On January 12, Miami, Florida, held a special election to fill the vacant City Commissioner position, district 5. The voters elected Michelle Spence-Jones. The election is non-partisan.
The voters had also elected Spence-Jones in the last regular election for this seat, but Governor Charlie Crist had removed her from office last year. The Florida Constitution permits a Governor to remove an elected local official from office. The Governor has indicated he will remove her again. but Spence-Jones has filed a lawsuit to keep her seat. See this story.
The Wall Street Journal has this article on the San Francisco Green Party. It is puzzling that on the same day, the San Francisco Bay Guardian also ran this article on the San Francisco Green Party.
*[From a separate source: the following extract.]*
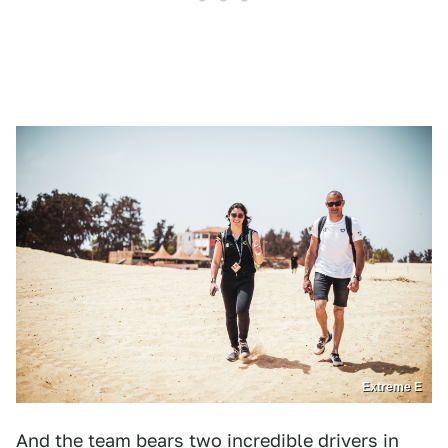
Extreme E
And the team bears two incredible drivers in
The two articles are not the same, although they both emphasize that by some indicators, the party is weaker than it was in the past.
On January 13, the 2nd circuit heard two hours of oral arguments in Green Party of Connecticut v Garfield, 09-3760. The three judges were Jose A. Cabranes, a Clinton appointee; Amalya Kearse, a Carter appointee; and Peter W. Hall, a Bush Jr. appointee.
The first hour was devoted to the part of the case over restrictions on lobbyists. The plaintiffs in this half of the case do not include the Green and Libertarian Parties. The Connecticut public funding law also includes provisions making it illegal for lobbyists and their spouses and children from contributing to candidates for state office, or even for advocating on behalf of any candidates for state office. The U.S. District Court had upheld this half of the law.
The second hour was devoted to the part of the case over public funding. The U.S. District Court had invalidated the public funding provisions because they discriminate against minor party candidates, and especially against independent candidates. The public funding law also could be said to injure candidates who either choose not to use public funding, or those who can’t qualify for public funding, because if such a candidate manages to raise a large amount of private funding, his or her publicly-funded opponents get substantial amounts if additional public funding.
The judges seemed more active in questioning during the first hour, than during the second hour. This is a complex case, and normally the 2nd circuit might prefer to take a good amount of time to reach its decision on both halves of the case. On the other hand, there is considerable pressure on the panel to reach a quick decision, because candidates running in 2010 are disadvantaged, not knowing whether the public funding provisions will be in effect this year or not. The public funding provisions were written so that if any part of the formulas for determining how various types of candidates qualify for money, the entire public funding program is void.
Arizona Representative Judy Burges (R-Skull Valley) has introduced a bill in the Arizona legislature to keep presidential candidates off the ballot unless they prove that they meet the U.S. Constitutional qualifications. See this story. The bill is not yet on-line and doesn’t have a bill number. At this point it is not apparent if the bill relates to the Arizona presidential primary ballot, or to the general election ballot, or both.
Two apparently similar bills were introduced in the Arizona Senate in 2009, but they made no headway. They were SB 1053 and SB 1158.